We were awoken at 11:30 two nights ago with banging at our door. We didn’t answer, thinking it could be a drunk. My heart just sinks every time we got a nighttime notification. The last two times we were jarred awake from our sleep, accidents and death were involved. Everyone has our cell phone, so if it was legit appeal, they’d call. Sure enough, five minutes later we got a phone call. Our housekeeper’s brother called to let us know our housekeeper was in the hospital for kidney stones. She would need to be operated on and the surgery would cost $1,000!
We told them that they should check other hospitals (this was a private hospital and they charge a lot more than the public institutions). Yesterday, I drove Susana and six of her family members an hour south to another hospital that charges half the price for the surgery. Of course, they don’t provide blankets and gloves, so I brought those along (I learned that through a crazy experience three years ago).
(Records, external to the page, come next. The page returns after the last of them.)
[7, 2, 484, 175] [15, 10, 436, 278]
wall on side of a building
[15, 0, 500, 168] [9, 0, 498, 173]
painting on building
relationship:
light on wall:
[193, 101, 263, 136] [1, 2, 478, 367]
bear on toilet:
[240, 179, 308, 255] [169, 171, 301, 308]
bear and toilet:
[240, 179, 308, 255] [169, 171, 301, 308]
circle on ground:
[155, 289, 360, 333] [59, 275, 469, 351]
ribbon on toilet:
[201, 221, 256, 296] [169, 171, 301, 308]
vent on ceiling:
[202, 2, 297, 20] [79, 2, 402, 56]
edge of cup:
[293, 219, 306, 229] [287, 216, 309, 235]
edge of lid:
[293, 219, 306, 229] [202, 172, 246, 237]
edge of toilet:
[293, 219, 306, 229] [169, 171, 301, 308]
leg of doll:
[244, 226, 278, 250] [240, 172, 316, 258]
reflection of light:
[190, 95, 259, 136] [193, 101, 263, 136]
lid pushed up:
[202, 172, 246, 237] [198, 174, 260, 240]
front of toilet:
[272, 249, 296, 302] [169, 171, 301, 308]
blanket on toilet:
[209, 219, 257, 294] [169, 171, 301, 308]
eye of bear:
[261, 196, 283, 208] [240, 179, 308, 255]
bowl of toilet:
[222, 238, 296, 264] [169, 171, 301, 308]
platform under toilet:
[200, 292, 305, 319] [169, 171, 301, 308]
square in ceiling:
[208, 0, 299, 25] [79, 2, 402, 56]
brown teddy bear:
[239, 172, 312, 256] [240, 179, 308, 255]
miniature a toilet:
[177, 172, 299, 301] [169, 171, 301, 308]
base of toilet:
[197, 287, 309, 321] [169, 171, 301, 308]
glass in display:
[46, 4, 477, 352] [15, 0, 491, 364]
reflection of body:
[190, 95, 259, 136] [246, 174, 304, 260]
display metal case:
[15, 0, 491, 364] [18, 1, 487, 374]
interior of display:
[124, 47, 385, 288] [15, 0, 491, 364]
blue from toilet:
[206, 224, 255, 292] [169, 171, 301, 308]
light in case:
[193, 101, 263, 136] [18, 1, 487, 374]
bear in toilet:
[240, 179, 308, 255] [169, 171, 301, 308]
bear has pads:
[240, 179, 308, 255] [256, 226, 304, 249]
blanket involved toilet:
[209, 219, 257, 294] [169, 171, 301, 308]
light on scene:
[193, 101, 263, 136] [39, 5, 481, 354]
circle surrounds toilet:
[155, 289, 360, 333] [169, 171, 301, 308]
Her pressure was too low to operate, so I’ll have to go back today to help check her in so she can be operated on tomorrow. Since she and her family do not have any kind of health insurance, she will be relying on us, her patrons, to provide for her. We told her we’d be able to pay half the surgery and her family members would need to come up with the other half.
However, I laid awake last night wondering how her family would pay the other $250 that is their responsibility. They are all day wagers who just live day by day, $250 is over one month’s salary! Susana’s husband is in Buenos Aires being checked on for an illness, so he’s been out of work for 2 months. They have six children and they are late on their property payments by 12 months. We’ve bailed them out so many times before, but we constantly struggle with balancing our duty to them and allowing them to take responsibility for their lives. They are all alone.
The government doesn’t care about the working poor.
There are few to no social institutions to help the impoverished in our region.
The church doesn’t give them a hand.
We are the only people they know that can assist them.
Sometimes I just want to wash my hands of their aches and pains, since we feel so incapable of solving their problems. Giving money is just a short term fix. These folks need education, low-cost health care. Somebody has to address these growing problems in Paraguay. The poor need a network of support so they can get on their feet. The sickening truth is that there is none to be found.
This is just one more reason why I feel like our next direction is micro-enterprise and community development. We are restless in spirit as we think of what needs to be done to bring about social reform for Paraguay’s 2,000,000 that live in poverty. We want to make a difference here and it's overwhelming to know where to begin.